People married early in "Them days"--when Mistress' oldest girl married

she gave her Sumanthy, Wylie's oldest sister when they come home [they

would let her come.] They sent their children to school some but the

colored folks didn't go because it was "pay school." Every year they had

"pertracted meeting." Looked like a thousand people come and stayed two

or three weeks along in August, in tents. "We had a big time then and

some times we'd see a colored girl we'd ask the master to buy. They'd

preach to the colored folks some days. Tell them the law. How to behave

and serve the Lord." When Wylie was twelve years old the "Yanks" came

and tore up the farm. "It was just like these cyclones that is [TR:

illegible word] around here in Arkansas, exactly like that."

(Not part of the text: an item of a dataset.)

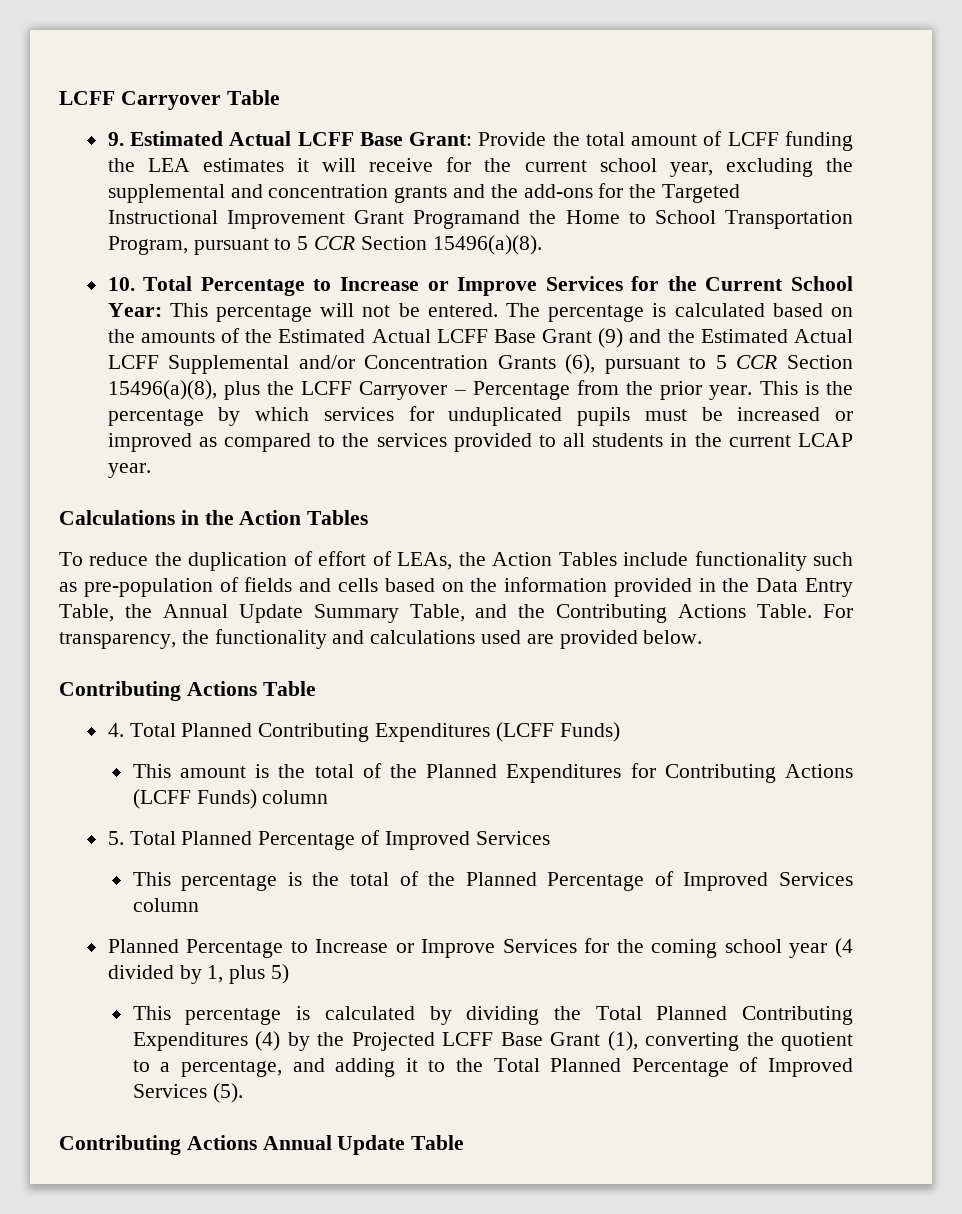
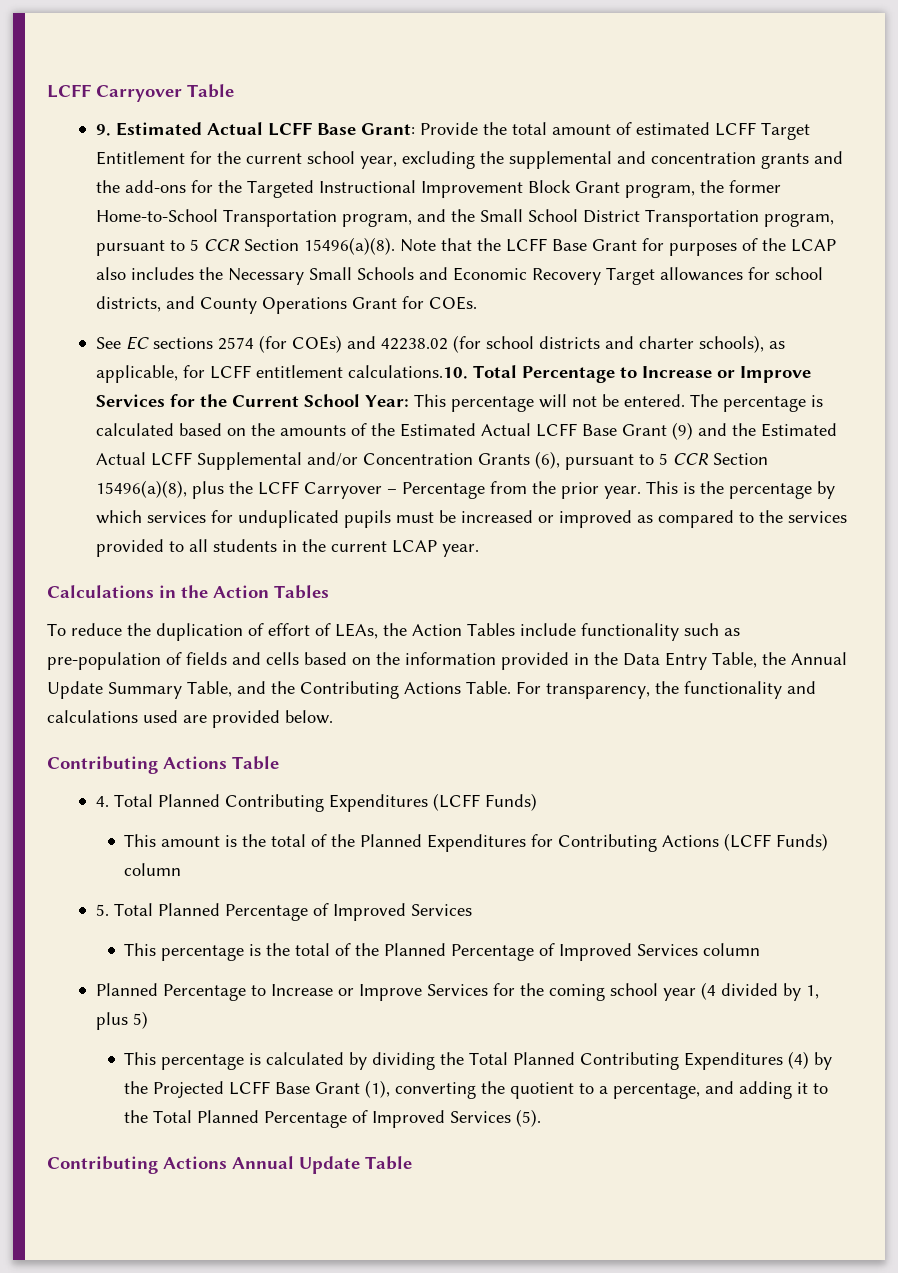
[727,131,853,151] [107,158,434,172] LCFF funding the LEA estimates it will receive -> [635,122,810,140] [95,151,185,165] estimated LCFF Target Entitlement
[354,210,853,229] [107,236,188,255] Grant Programand the Home to School Transportation Program, -> [527,180,781,198] [95,209,834,227] Block Grant program, the former Home-to-School Transportation program, and the Small School District Transportation program,
[107,277,135,291] // 10. -> [399,238,836,256] [95,267,823,285] [95,296,477,314] [95,335,785,353] [95,365,468,383] Note that the LCFF Base Grant for purposes of the LCAP also includes the Necessary Small Schools and Economic Recovery Target allowances for school districts, and County Operations Grant for COEs. // See EC sections 2574 (for COEs) and 42238.02 (for school districts and charter schools), as applicable, for LCFF entitlement calculations.10.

His mistress left and he never saw her again. General [HW: John Bell]

Hood was the [TR: illegible word] he thinks, but he was given to Captain

Condennens to wait on him. They went to Marietta, Ga., and Kingston, Ga.

"Rumors came about that we were free and everybody was drifting around.

The U.S. Government gave us food then like they do now and we hunted

work. Everybody nearly froze and starved. We wore old uniforms and slept

anywhere we could find, an old house or piece of a house. In

1865-1869--the Ku Klux was miserable on the colored folks. Lots of folks

died out of consumption in the spring and pneumonia all winter.



"There wasn't any doctors seeing after colored folks for they had no

money and they used herbs--only medicine they could get."



Only herbs he remembers he used is: chew black snake roots to settle

sick stomach. Flux weed tea for disordered stomach. People eat so much

"messed up food" lot of them got sick.



Wylie Neal wandered about and finally came to Chattanooga. They got old

uniforms and victuals from the "Yanks" about a year.



Colonel Stocker come and got up a lot of hands and paid their way to

Memphis on the train. From there they were put on the Molly Hamilton

boat and went to Linden, Arkansas, on the St. Francis River. "He fared

fine" there. In 1906[TR: ?] he came to Hazen and since then he has owned

small farms at Biscoe and forty acres near Hazen. It was joining the old

Joe Perry place. Dr. ---- got a mortgage on it and took it. Wylie Neal

lives with his niece and she is old too so they get relief and a

pension.



"He don't believe in dreams but some dreams like when you dream of the

dead there's sho' goner be falling weather." He "don't dream much" he

says.



He has a birthmark on his leg. It looks like a bunch of berries. He

never heard what caused it. It has always been there.